I had seen the stacks of Playbills at some point or another, and I knew as a child they got them when they went to see a play or show, but it had no meaning to me other than that.   I spoke with my father this afternoon and mentioned the trip to England and Scotland, the shows and the Playbills, and he told me something even more interesting:  my father has the Playbill for every show he's ever seen, starting from when he was fourteen.

Our lives are each complex and intriguing in our own ways.   There is much we don't know about each other, even though we've known each other for decades.   I had no idea about the Playbills.   I told my father I'd like to see the collection.   I'd be interested in what show's he's seen.   I remember a few of them, mostly Marcel Marceau, the mime they took me to while on that trip to England.

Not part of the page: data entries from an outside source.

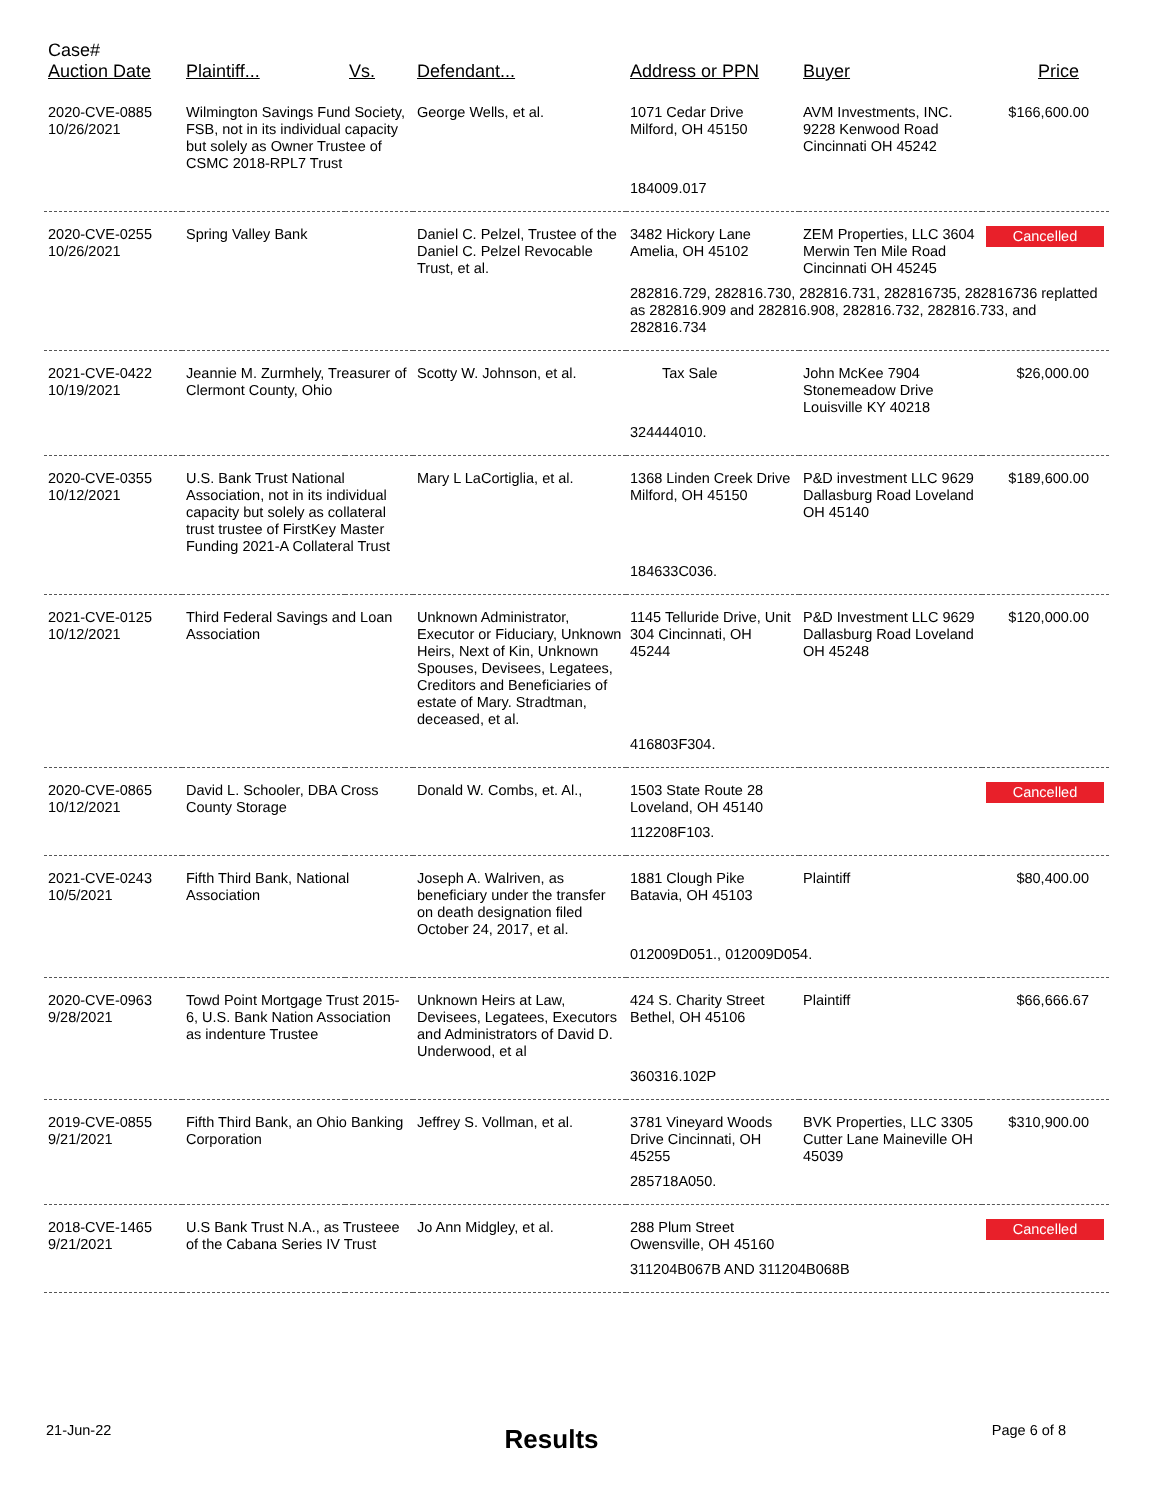| Case# Auction Date | Plaintiff... | Vs. | Defendant... | Address or PPN | Buyer | Price |
| --- | --- | --- | --- | --- | --- | --- |
| 2020-CVE-0885 10/26/2021 | Wilmington Savings Fund Society, FSB, not in its individual capacity but solely as Owner Trustee of CSMC 2018-RPL7 Trust | | George Wells, et al. | 1071 Cedar Drive Milford, OH 45150 | AVM Investments, INC. 9228 Kenwood Road Cincinnati OH 45242 | $166,600.00 |
| | | | | 184009.017 | | |
| 2020-CVE-0255 10/26/2021 | Spring Valley Bank | | Daniel C. Pelzel, Trustee of the Daniel C. Pelzel Revocable Trust, et al. | 3482 Hickory Lane Amelia, OH 45102 | ZEM Properties, LLC 3604 Merwin Ten Mile Road Cincinnati OH 45245 | Cancelled |
| | | | | 282816.729, 282816.730, 282816.731, 282816735, 282816736 replatted as 282816.909 and 282816.908, 282816.732, 282816.733, and 282816.734 | | |
| 2021-CVE-0422 10/19/2021 | Jeannie M. Zurmhely, Treasurer of Clermont County, Ohio | | Scotty W. Johnson, et al. | Tax Sale | John McKee 7904 Stonemeadow Drive Louisville KY 40218 | $26,000.00 |
| | | | | 324444010. | | |
| 2020-CVE-0355 10/12/2021 | U.S. Bank Trust National Association, not in its individual capacity but solely as collateral trust trustee of FirstKey Master Funding 2021-A Collateral Trust | | Mary L LaCortiglia, et al. | 1368 Linden Creek Drive Milford, OH 45150 | P&D investment LLC 9629 Dallasburg Road Loveland OH 45140 | $189,600.00 |
| | | | | 184633C036. | | |
| 2021-CVE-0125 10/12/2021 | Third Federal Savings and Loan Association | | Unknown Administrator, Executor or Fiduciary, Unknown Heirs, Next of Kin, Unknown Spouses, Devisees, Legatees, Creditors and Beneficiaries of estate of Mary. Stradtman, deceased, et al. | 1145 Telluride Drive, Unit 304 Cincinnati, OH 45244 | P&D Investment LLC 9629 Dallasburg Road Loveland OH 45248 | $120,000.00 |
| | | | | 416803F304. | | |
| 2020-CVE-0865 10/12/2021 | David L. Schooler, DBA Cross County Storage | | Donald W. Combs, et. Al., | 1503 State Route 28 Loveland, OH 45140 | | Cancelled |
| | | | | 112208F103. | | |
| 2021-CVE-0243 10/5/2021 | Fifth Third Bank, National Association | | Joseph A. Walriven, as beneficiary under the transfer on death designation filed October 24, 2017, et al. | 1881 Clough Pike Batavia, OH 45103 | Plaintiff | $80,400.00 |
| | | | | 012009D051., 012009D054. | | |
| 2020-CVE-0963 9/28/2021 | Towd Point Mortgage Trust 2015-6, U.S. Bank Nation Association as indenture Trustee | | Unknown Heirs at Law, Devisees, Legatees, Executors and Administrators of David D. Underwood, et al | 424 S. Charity Street Bethel, OH 45106 | Plaintiff | $66,666.67 |
| | | | | 360316.102P | | |
| 2019-CVE-0855 9/21/2021 | Fifth Third Bank, an Ohio Banking Corporation | | Jeffrey S. Vollman, et al. | 3781 Vineyard Woods Drive Cincinnati, OH 45255 | BVK Properties, LLC 3305 Cutter Lane Maineville OH 45039 | $310,900.00 |
| | | | | 285718A050. | | |
| 2018-CVE-1465 9/21/2021 | U.S Bank Trust N.A., as Trusteee of the Cabana Series IV Trust | | Jo Ann Midgley, et al. | 288 Plum Street Owensville, OH 45160 | | Cancelled |
| | | | | 311204B067B AND 311204B068B | | |
21-Jun-22 Results Page 6 of 8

That was a show that went horribly wrong for both of them and me.   I was what was termed, "hyperactive" back then.   Put me in a show that's silent with a single man on the stage, and I couldn't stay still, I was bored.   I needed to move.   I unintentionally annoyed the people around us so much my mother had to take me out of the theater.

I was upset and embarrassed, but I don't think I could have stayed still if I'd tried.   I guess I did try very hard, but I just couldn't do it.   Back to the Playbills, I'm going to have to check his collection out the next time I go to the mountains to visit my parents.   My father told me tonight he's still trying to get the slot machine working.   Maybe we can get that going and reminisce about our trip to England and Scotland when I was eight-years-old.

The Big Boy Update:  Thinking of the Marcel Marceau story, I should remember that my son is like me in that way and sometimes he just can't stay still or sit at the table or listen to you without wiggling or doing flips over the sofa.   He's probably trying, just like I was, only his body can't.

The Tiny Girl Chronicles:  Shane heard my daughter wrote her a touching send-off  letter.   She messaged me and asked if she could take my daughter out to get ice cream before she leaves to go traveling tomorrow.   My daughter put on her unique necklace that says "Munchkin" in braille Shane had custom made for her and was ready at the door when she arrived.   I told them to have a good time and not hurry back, that it was a special night.